Jul-15-13  gars: <Whatthefat, AylerKupp> I have been told that after this game Tal said: "If I had more time I would have resigned!"
Jan-15-18
Premium Chessgames Member
  GrahamClayton: The White knight on a3 remained 'en prise' for 9 moves before being captured, while the White bishop on g7 remained 'en prise' for 8 moves before being captured.
Jan-15-18
Premium Chessgames Member
  AylerKupp: <gars> I can't believe that it's been so many years since I looked at this game. And I had never heard that quote from Tal. But it certainly sounds like something he would have said!
Jan-15-18  morfishine: Is this a real game? Looks like something even more bizarre than 3-D chess! Is 4-D possible?

For this 39-move game, one could interchange or substitute exclaims with question marks, for practically every move, and it wouldn't make much of a difference...

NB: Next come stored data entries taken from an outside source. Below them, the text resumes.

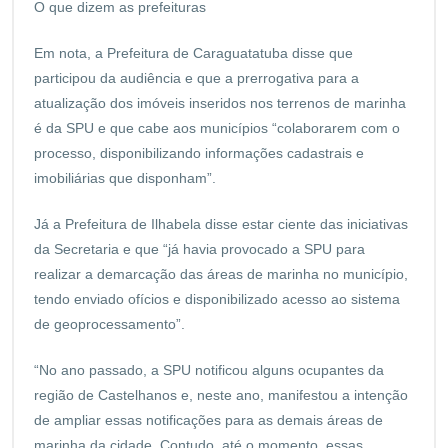
O que dizem as prefeituras
Em nota, a Prefeitura de Caraguatatuba disse que
participou da audiência e que a prerrogativa para a
atualização dos imóveis inseridos nos terrenos de marinha
é da SPU e que cabe aos municípios “colaborarem com o
processo, disponibilizando informações cadastrais e
imobiliárias que disponham”.
Já a Prefeitura de Ilhabela disse estar ciente das iniciativas
da Secretaria e que “já havia provocado a SPU para
realizar a demarcação das áreas de marinha no município,
tendo enviado ofícios e disponibilizado acesso ao sistema
de geoprocessamento”.
“No ano passado, a SPU notificou alguns ocupantes da
região de Castelhanos e, neste ano, manifestou a intenção
de ampliar essas notificações para as demais áreas de
marinha da cidade. Contudo, até o momento, essas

I've been through it twice and my head is beginning to hurt...think I'll hold off viewing a third time til maybe tomorrow at the earliest lol

*****

Jan-19-18  ColdSong: Really exciting and frightening.One has to be sure of all his defensive patterns when playing this Devil.
Jan-20-18  WorstPlayerEver: I guess So studied some Tal games lately ;)
Jan-20-18  Howard: This game was in Volume 2 of the recent-published trilogy of Tal's best games...and for damn good reason!
Sep-20-22  kereru: Tal's favourite word was "hooligan", a stigmatised word in Russia and the Soviet Union. And this game is pure hooliganism.
Jul-25-23
Premium Chessgames Member
  fredthebear: J-J-Jumpin' Jehoshaphat !!??!!
May-26-24  Cecco: I have always thought that a player's "notable games" were those in which he made a good impression the most. This is currently the first of the "notable games" of the great Lajos Portisch, but it seems to me that it doesn't make him look particularly good. It seems to me that we can talk about a missing win. Of course, many strong players, faced with Tal's brilliant unsound sacrifices, were unable to even draw. And, of course, you can't use an engine to judge how much moves are actually worth. We can probably come to the conclusion that Portisch' caution was fully justified, but it's a long way from there to considering this his most brilliant game. I absolutely don't want to start a controversy against chessgames.com, a site I admire. I'm just curious about the selection criteria.
May-26-24
Premium Chessgames Member
  beatgiant: <Cecco> See the Chessgames Help, where it says <The lists of notable games are calculated by finding the games which most frequently appear in our users' game collections.>
Jun-06-24  Cecco: Thanks, <beatgiant>.